— begin EXERCISE DATA —
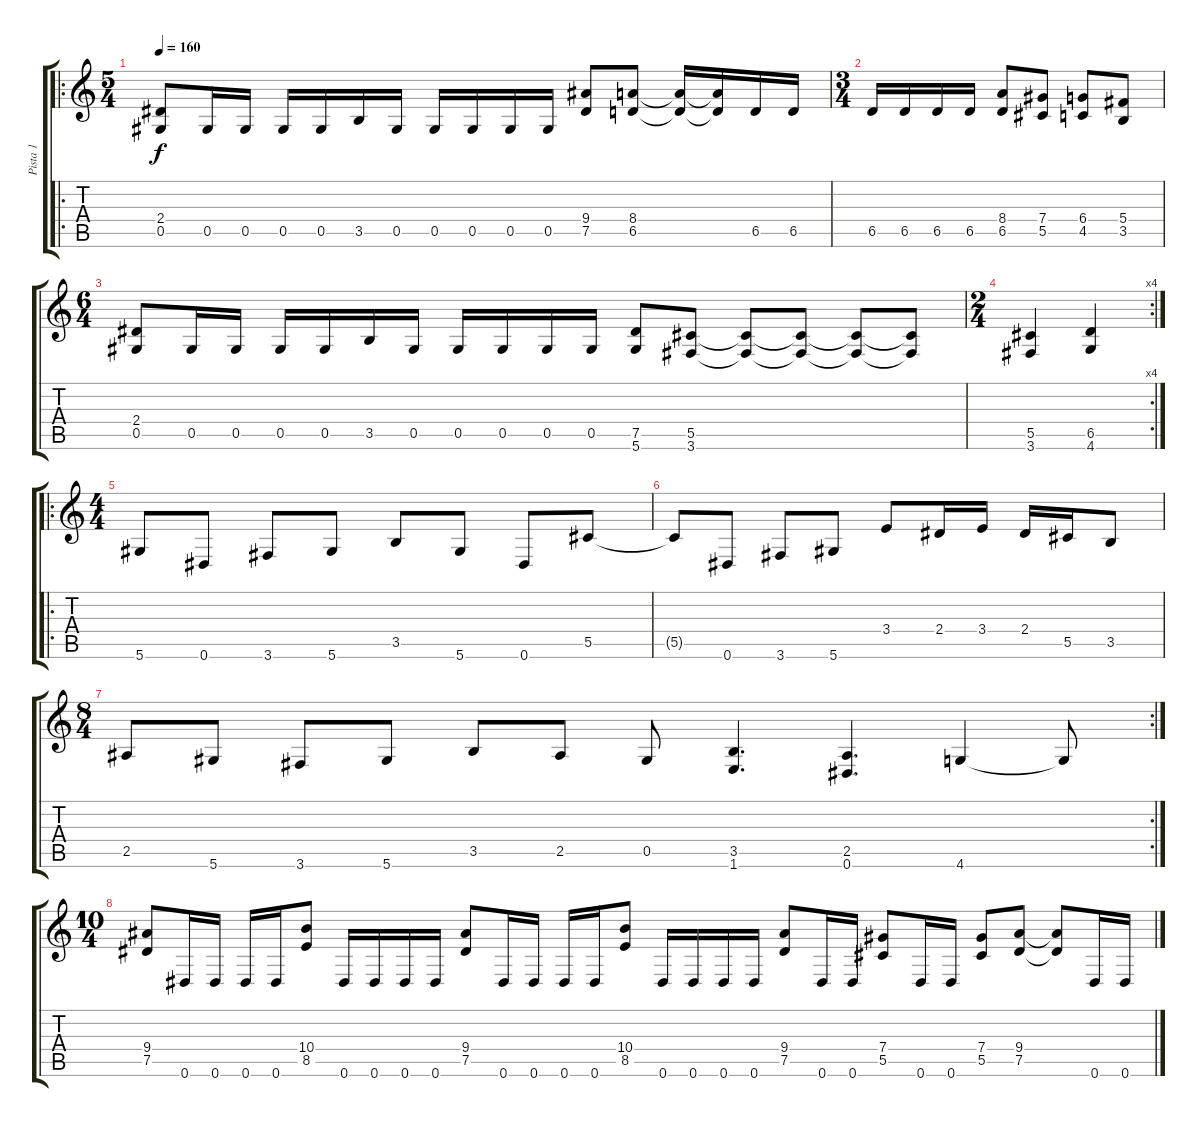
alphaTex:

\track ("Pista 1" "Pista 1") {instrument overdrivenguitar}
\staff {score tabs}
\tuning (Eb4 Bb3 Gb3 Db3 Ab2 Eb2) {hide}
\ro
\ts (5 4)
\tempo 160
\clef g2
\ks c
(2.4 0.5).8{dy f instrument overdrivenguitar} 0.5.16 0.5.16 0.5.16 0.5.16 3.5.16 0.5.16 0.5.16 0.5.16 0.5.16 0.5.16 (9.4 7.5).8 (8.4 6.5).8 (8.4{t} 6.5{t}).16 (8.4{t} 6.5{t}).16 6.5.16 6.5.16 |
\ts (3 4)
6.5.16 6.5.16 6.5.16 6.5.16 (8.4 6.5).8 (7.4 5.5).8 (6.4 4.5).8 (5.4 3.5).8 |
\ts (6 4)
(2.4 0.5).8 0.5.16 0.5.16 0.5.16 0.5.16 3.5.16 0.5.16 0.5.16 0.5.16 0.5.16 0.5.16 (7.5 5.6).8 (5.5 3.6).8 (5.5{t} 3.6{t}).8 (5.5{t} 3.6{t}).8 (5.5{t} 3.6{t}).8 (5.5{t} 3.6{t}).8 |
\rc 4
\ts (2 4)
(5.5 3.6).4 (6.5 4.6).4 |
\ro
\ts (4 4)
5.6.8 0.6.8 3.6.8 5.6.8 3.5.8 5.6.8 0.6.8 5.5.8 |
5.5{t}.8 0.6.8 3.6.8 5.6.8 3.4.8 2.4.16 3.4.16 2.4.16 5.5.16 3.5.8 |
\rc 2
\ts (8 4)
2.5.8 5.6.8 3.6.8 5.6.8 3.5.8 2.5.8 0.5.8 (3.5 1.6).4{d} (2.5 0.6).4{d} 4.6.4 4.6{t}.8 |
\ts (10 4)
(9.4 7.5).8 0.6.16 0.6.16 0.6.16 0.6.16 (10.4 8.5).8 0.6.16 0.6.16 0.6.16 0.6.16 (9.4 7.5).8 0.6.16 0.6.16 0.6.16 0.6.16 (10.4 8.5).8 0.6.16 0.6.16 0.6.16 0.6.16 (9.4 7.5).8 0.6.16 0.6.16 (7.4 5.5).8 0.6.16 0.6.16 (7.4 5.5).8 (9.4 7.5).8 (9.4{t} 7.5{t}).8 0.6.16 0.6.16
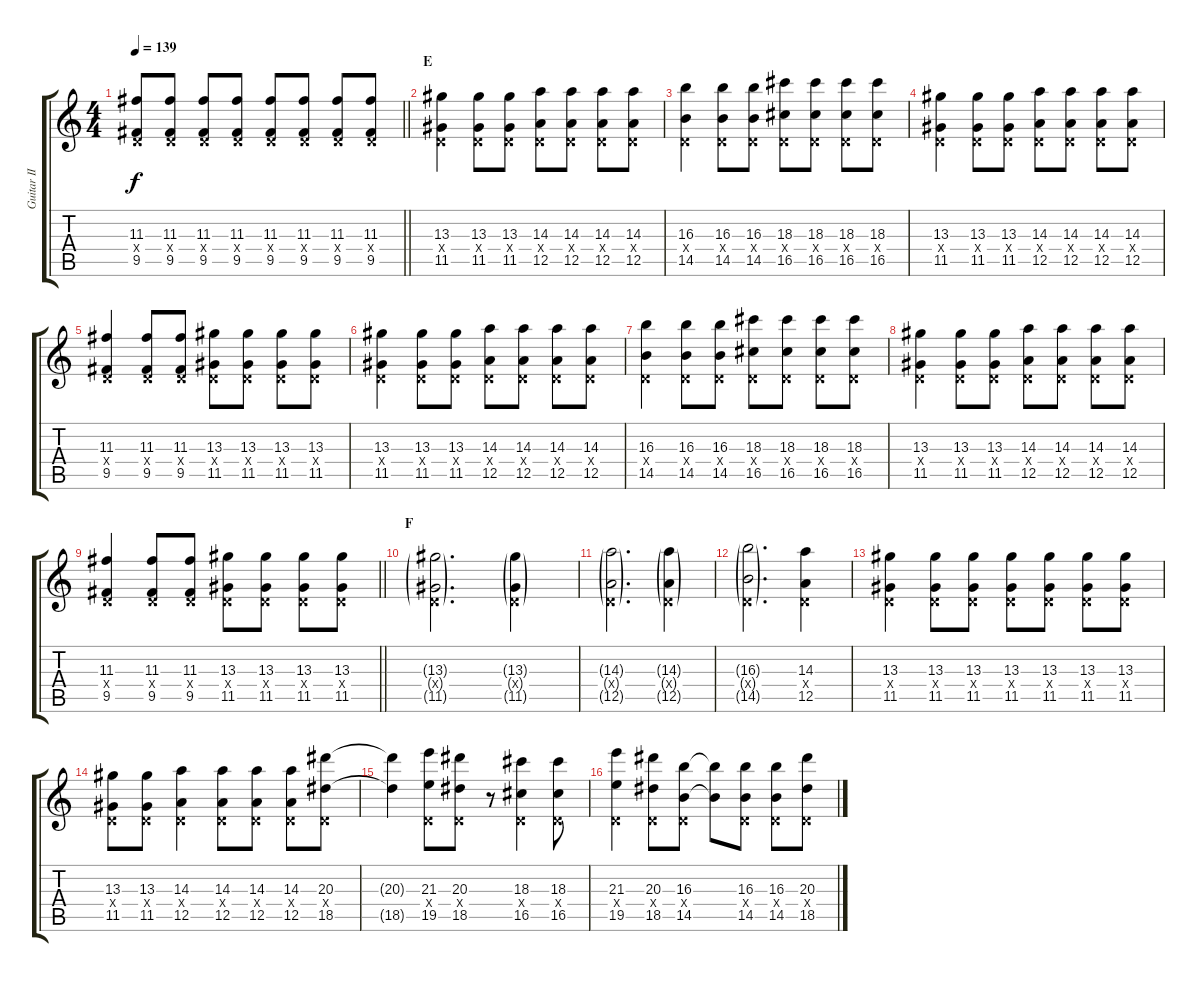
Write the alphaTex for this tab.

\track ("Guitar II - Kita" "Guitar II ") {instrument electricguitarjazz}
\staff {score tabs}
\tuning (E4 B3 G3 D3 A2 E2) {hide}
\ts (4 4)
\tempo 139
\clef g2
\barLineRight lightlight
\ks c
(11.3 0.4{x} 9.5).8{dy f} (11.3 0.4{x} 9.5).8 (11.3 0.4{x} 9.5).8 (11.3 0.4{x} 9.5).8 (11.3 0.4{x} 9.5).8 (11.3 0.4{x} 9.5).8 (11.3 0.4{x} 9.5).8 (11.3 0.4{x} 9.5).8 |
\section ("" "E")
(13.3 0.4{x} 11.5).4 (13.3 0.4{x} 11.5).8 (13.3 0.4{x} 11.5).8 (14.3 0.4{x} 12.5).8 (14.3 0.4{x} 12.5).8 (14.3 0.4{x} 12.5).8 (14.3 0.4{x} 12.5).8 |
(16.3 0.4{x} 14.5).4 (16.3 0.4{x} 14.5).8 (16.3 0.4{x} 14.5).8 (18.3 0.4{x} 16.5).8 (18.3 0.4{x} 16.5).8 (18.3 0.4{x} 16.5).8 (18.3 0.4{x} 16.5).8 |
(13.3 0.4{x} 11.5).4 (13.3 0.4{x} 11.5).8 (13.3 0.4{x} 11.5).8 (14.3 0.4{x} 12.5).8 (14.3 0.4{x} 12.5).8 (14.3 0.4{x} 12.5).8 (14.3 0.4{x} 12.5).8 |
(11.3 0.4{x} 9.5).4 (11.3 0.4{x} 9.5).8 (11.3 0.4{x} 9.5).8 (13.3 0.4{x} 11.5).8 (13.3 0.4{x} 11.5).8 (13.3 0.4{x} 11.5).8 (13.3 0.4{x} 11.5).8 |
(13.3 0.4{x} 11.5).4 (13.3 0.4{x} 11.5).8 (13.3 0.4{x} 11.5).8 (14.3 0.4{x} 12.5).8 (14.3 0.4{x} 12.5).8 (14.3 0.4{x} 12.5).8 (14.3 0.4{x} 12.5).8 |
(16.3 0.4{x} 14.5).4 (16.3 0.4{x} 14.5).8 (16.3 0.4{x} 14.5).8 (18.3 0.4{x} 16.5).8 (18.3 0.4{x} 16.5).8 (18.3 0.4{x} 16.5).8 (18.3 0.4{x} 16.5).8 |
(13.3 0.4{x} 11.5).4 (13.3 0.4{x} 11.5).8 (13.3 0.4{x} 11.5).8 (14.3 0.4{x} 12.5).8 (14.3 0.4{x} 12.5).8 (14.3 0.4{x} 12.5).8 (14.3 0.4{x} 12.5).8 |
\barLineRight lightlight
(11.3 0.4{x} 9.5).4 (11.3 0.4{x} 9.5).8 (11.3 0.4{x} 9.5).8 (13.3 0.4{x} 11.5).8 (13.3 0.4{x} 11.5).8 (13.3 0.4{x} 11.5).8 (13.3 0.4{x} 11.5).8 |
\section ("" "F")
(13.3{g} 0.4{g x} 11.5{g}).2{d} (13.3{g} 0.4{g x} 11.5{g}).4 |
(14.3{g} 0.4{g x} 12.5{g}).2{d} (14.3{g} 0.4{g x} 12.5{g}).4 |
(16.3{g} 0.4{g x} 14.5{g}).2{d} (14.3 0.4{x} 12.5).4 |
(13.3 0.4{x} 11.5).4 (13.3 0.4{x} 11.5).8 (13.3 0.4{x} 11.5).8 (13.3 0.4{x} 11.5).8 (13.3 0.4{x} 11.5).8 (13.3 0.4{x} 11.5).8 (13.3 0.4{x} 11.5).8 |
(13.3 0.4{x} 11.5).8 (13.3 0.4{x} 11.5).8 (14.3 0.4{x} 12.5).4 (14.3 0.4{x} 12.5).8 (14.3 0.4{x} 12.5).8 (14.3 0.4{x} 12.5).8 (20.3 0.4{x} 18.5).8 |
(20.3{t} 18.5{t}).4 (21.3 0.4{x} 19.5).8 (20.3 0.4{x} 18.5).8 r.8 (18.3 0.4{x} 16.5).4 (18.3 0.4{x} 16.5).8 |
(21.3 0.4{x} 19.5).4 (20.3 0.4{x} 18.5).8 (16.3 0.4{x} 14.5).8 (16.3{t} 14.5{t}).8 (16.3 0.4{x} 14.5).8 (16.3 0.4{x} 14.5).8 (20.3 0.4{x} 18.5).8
— end EXERCISE DATA —
(REQUIREMENT) Switch every "score tabs" in the entries to "score", and return all the lines with nothing else changed and the pictures omitted.

(FULL OUTPUT)
alphaTex:

\track ("Pista 1" "Pista 1") {instrument overdrivenguitar}
\staff {score}
\tuning (Eb4 Bb3 Gb3 Db3 Ab2 Eb2) {hide}
\ro
\ts (5 4)
\tempo 160
\clef g2
\ks c
(2.4 0.5).8{dy f instrument overdrivenguitar} 0.5.16 0.5.16 0.5.16 0.5.16 3.5.16 0.5.16 0.5.16 0.5.16 0.5.16 0.5.16 (9.4 7.5).8 (8.4 6.5).8 (8.4{t} 6.5{t}).16 (8.4{t} 6.5{t}).16 6.5.16 6.5.16 |
\ts (3 4)
6.5.16 6.5.16 6.5.16 6.5.16 (8.4 6.5).8 (7.4 5.5).8 (6.4 4.5).8 (5.4 3.5).8 |
\ts (6 4)
(2.4 0.5).8 0.5.16 0.5.16 0.5.16 0.5.16 3.5.16 0.5.16 0.5.16 0.5.16 0.5.16 0.5.16 (7.5 5.6).8 (5.5 3.6).8 (5.5{t} 3.6{t}).8 (5.5{t} 3.6{t}).8 (5.5{t} 3.6{t}).8 (5.5{t} 3.6{t}).8 |
\rc 4
\ts (2 4)
(5.5 3.6).4 (6.5 4.6).4 |
\ro
\ts (4 4)
5.6.8 0.6.8 3.6.8 5.6.8 3.5.8 5.6.8 0.6.8 5.5.8 |
5.5{t}.8 0.6.8 3.6.8 5.6.8 3.4.8 2.4.16 3.4.16 2.4.16 5.5.16 3.5.8 |
\rc 2
\ts (8 4)
2.5.8 5.6.8 3.6.8 5.6.8 3.5.8 2.5.8 0.5.8 (3.5 1.6).4{d} (2.5 0.6).4{d} 4.6.4 4.6{t}.8 |
\ts (10 4)
(9.4 7.5).8 0.6.16 0.6.16 0.6.16 0.6.16 (10.4 8.5).8 0.6.16 0.6.16 0.6.16 0.6.16 (9.4 7.5).8 0.6.16 0.6.16 0.6.16 0.6.16 (10.4 8.5).8 0.6.16 0.6.16 0.6.16 0.6.16 (9.4 7.5).8 0.6.16 0.6.16 (7.4 5.5).8 0.6.16 0.6.16 (7.4 5.5).8 (9.4 7.5).8 (9.4{t} 7.5{t}).8 0.6.16 0.6.16
Write the alphaTex for this tab.

\track ("Guitar II - Kita" "Guitar II ") {instrument electricguitarjazz}
\staff {score}
\tuning (E4 B3 G3 D3 A2 E2) {hide}
\ts (4 4)
\tempo 139
\clef g2
\barLineRight lightlight
\ks c
(11.3 0.4{x} 9.5).8{dy f} (11.3 0.4{x} 9.5).8 (11.3 0.4{x} 9.5).8 (11.3 0.4{x} 9.5).8 (11.3 0.4{x} 9.5).8 (11.3 0.4{x} 9.5).8 (11.3 0.4{x} 9.5).8 (11.3 0.4{x} 9.5).8 |
\section ("" "E")
(13.3 0.4{x} 11.5).4 (13.3 0.4{x} 11.5).8 (13.3 0.4{x} 11.5).8 (14.3 0.4{x} 12.5).8 (14.3 0.4{x} 12.5).8 (14.3 0.4{x} 12.5).8 (14.3 0.4{x} 12.5).8 |
(16.3 0.4{x} 14.5).4 (16.3 0.4{x} 14.5).8 (16.3 0.4{x} 14.5).8 (18.3 0.4{x} 16.5).8 (18.3 0.4{x} 16.5).8 (18.3 0.4{x} 16.5).8 (18.3 0.4{x} 16.5).8 |
(13.3 0.4{x} 11.5).4 (13.3 0.4{x} 11.5).8 (13.3 0.4{x} 11.5).8 (14.3 0.4{x} 12.5).8 (14.3 0.4{x} 12.5).8 (14.3 0.4{x} 12.5).8 (14.3 0.4{x} 12.5).8 |
(11.3 0.4{x} 9.5).4 (11.3 0.4{x} 9.5).8 (11.3 0.4{x} 9.5).8 (13.3 0.4{x} 11.5).8 (13.3 0.4{x} 11.5).8 (13.3 0.4{x} 11.5).8 (13.3 0.4{x} 11.5).8 |
(13.3 0.4{x} 11.5).4 (13.3 0.4{x} 11.5).8 (13.3 0.4{x} 11.5).8 (14.3 0.4{x} 12.5).8 (14.3 0.4{x} 12.5).8 (14.3 0.4{x} 12.5).8 (14.3 0.4{x} 12.5).8 |
(16.3 0.4{x} 14.5).4 (16.3 0.4{x} 14.5).8 (16.3 0.4{x} 14.5).8 (18.3 0.4{x} 16.5).8 (18.3 0.4{x} 16.5).8 (18.3 0.4{x} 16.5).8 (18.3 0.4{x} 16.5).8 |
(13.3 0.4{x} 11.5).4 (13.3 0.4{x} 11.5).8 (13.3 0.4{x} 11.5).8 (14.3 0.4{x} 12.5).8 (14.3 0.4{x} 12.5).8 (14.3 0.4{x} 12.5).8 (14.3 0.4{x} 12.5).8 |
\barLineRight lightlight
(11.3 0.4{x} 9.5).4 (11.3 0.4{x} 9.5).8 (11.3 0.4{x} 9.5).8 (13.3 0.4{x} 11.5).8 (13.3 0.4{x} 11.5).8 (13.3 0.4{x} 11.5).8 (13.3 0.4{x} 11.5).8 |
\section ("" "F")
(13.3{g} 0.4{g x} 11.5{g}).2{d} (13.3{g} 0.4{g x} 11.5{g}).4 |
(14.3{g} 0.4{g x} 12.5{g}).2{d} (14.3{g} 0.4{g x} 12.5{g}).4 |
(16.3{g} 0.4{g x} 14.5{g}).2{d} (14.3 0.4{x} 12.5).4 |
(13.3 0.4{x} 11.5).4 (13.3 0.4{x} 11.5).8 (13.3 0.4{x} 11.5).8 (13.3 0.4{x} 11.5).8 (13.3 0.4{x} 11.5).8 (13.3 0.4{x} 11.5).8 (13.3 0.4{x} 11.5).8 |
(13.3 0.4{x} 11.5).8 (13.3 0.4{x} 11.5).8 (14.3 0.4{x} 12.5).4 (14.3 0.4{x} 12.5).8 (14.3 0.4{x} 12.5).8 (14.3 0.4{x} 12.5).8 (20.3 0.4{x} 18.5).8 |
(20.3{t} 18.5{t}).4 (21.3 0.4{x} 19.5).8 (20.3 0.4{x} 18.5).8 r.8 (18.3 0.4{x} 16.5).4 (18.3 0.4{x} 16.5).8 |
(21.3 0.4{x} 19.5).4 (20.3 0.4{x} 18.5).8 (16.3 0.4{x} 14.5).8 (16.3{t} 14.5{t}).8 (16.3 0.4{x} 14.5).8 (16.3 0.4{x} 14.5).8 (20.3 0.4{x} 18.5).8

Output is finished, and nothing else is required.